Durante um período de nossa história, muitos artistas brasileiros retrataram a dor do migrante em obras primas das mais diversas. O famoso quadro “Retirantes”, do renomado pintor paulista Candido Portinari, e a obra literária “Vidas Secas”, de Graciliano Ramos, eternizaram a realidade de muitos que enfrentaram a fome e a violência. Mas, quase um século depois, poderíamos dizer que esta realidade é apenas um recorte específico de nosso passado e deve ser lembrada de forma nostálgica como um período superado? O mundo moderno nos trouxe novas tecnologias e com elas a possibilidade de evitar que a fome e o sofrimento façam parte da vida. Porém, em um país onde praticamente 10% da população vive a margem da pobreza extrema, não seria correto acreditar que eliminamos definitivamente esta realidade.

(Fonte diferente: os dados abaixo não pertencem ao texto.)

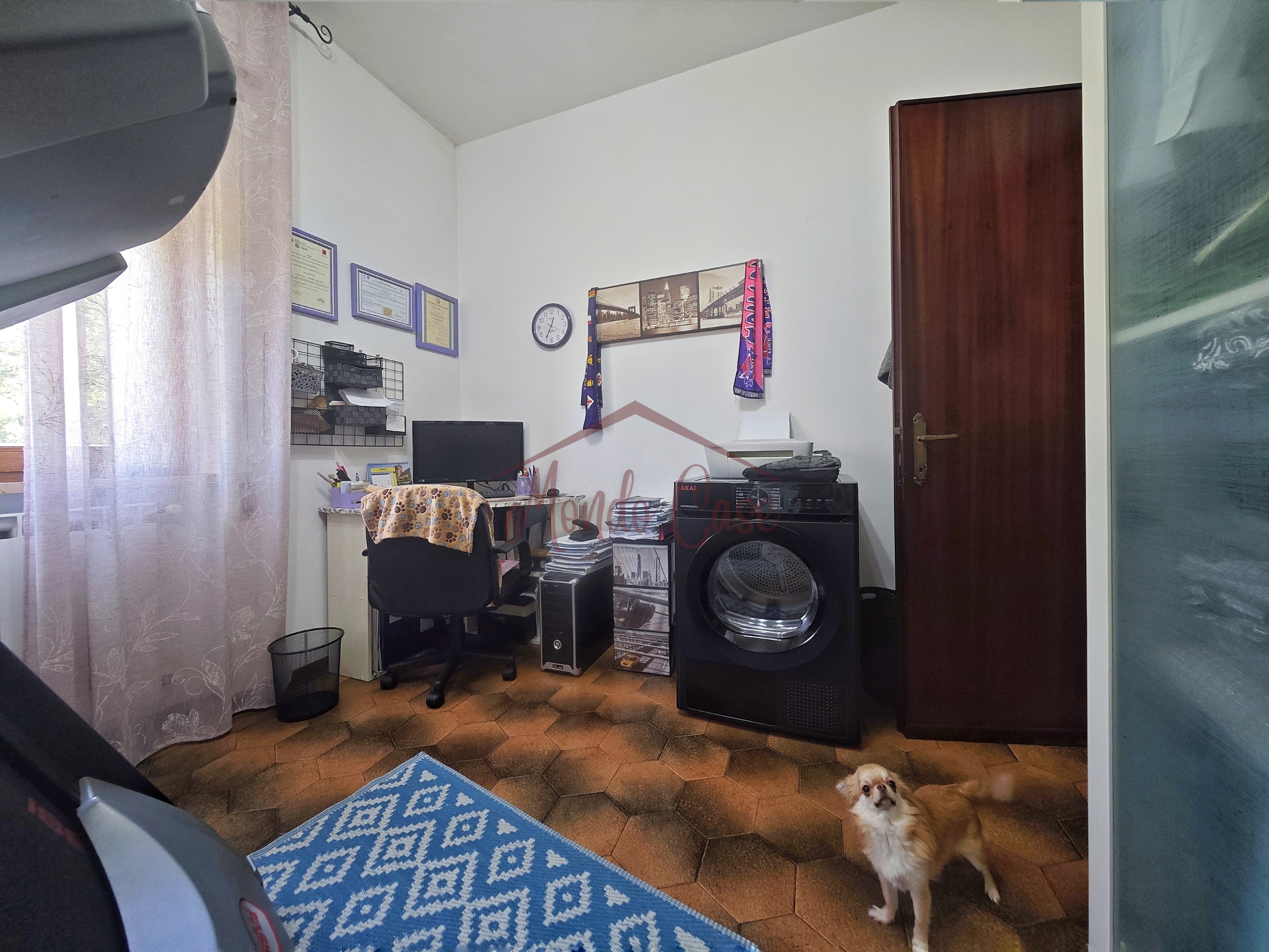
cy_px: 476
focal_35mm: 12
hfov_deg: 110.5
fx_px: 440
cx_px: 634
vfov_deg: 94.5
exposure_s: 1/33.3
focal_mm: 2.03
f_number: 1.8
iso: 100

Então, por que não vemos mais notícias que relatam migrações em massa e pessoas carregando seus filhos em estradas, morrendo de fome ou sede pelos caminhos? Uma das hipóteses que podemos explorar é que a migração se tornou um negócio na nova sociedade e que acontece de maneira mais organizada, sem que seja percebida, mas enfrentando muitos dos problemas vividos em meados do século passado. Os migrantes, e até mesmo imigrantes internacionais, muitas vezes refugiados, não caminham mais em estradas sob o sol escaldante, mas ainda chegam às grandes cidades e acabam explorados, quando não viram moradores de rua ou se envolvem na criminalidade para poder conseguir o que comer. É como se existisse um muro que separasse a realidade de uma parcela da sociedade que decide se aceita ou não a inclusão de novos membros.
Observados o passado e o presente, fica o questionamento sobre o futuro. No meu novo livro “Retirantes: O Legado das Sombras”, crio uma história distópica e apresento uma família que enfrenta a fome, o medo e a violência para vencer as barreiras que os impedem de fazer parte da sonhada sociedade em que a vida é digna e abundante. Ao colocar em palavras o individualismo e o preconceito inserido no subconsciente de cada um, torço para estar enganado: que o futuro nos surpreenda com uma realidade diferente da que prevejo na obra e que sejamos capazes de ver para além dos espelhos.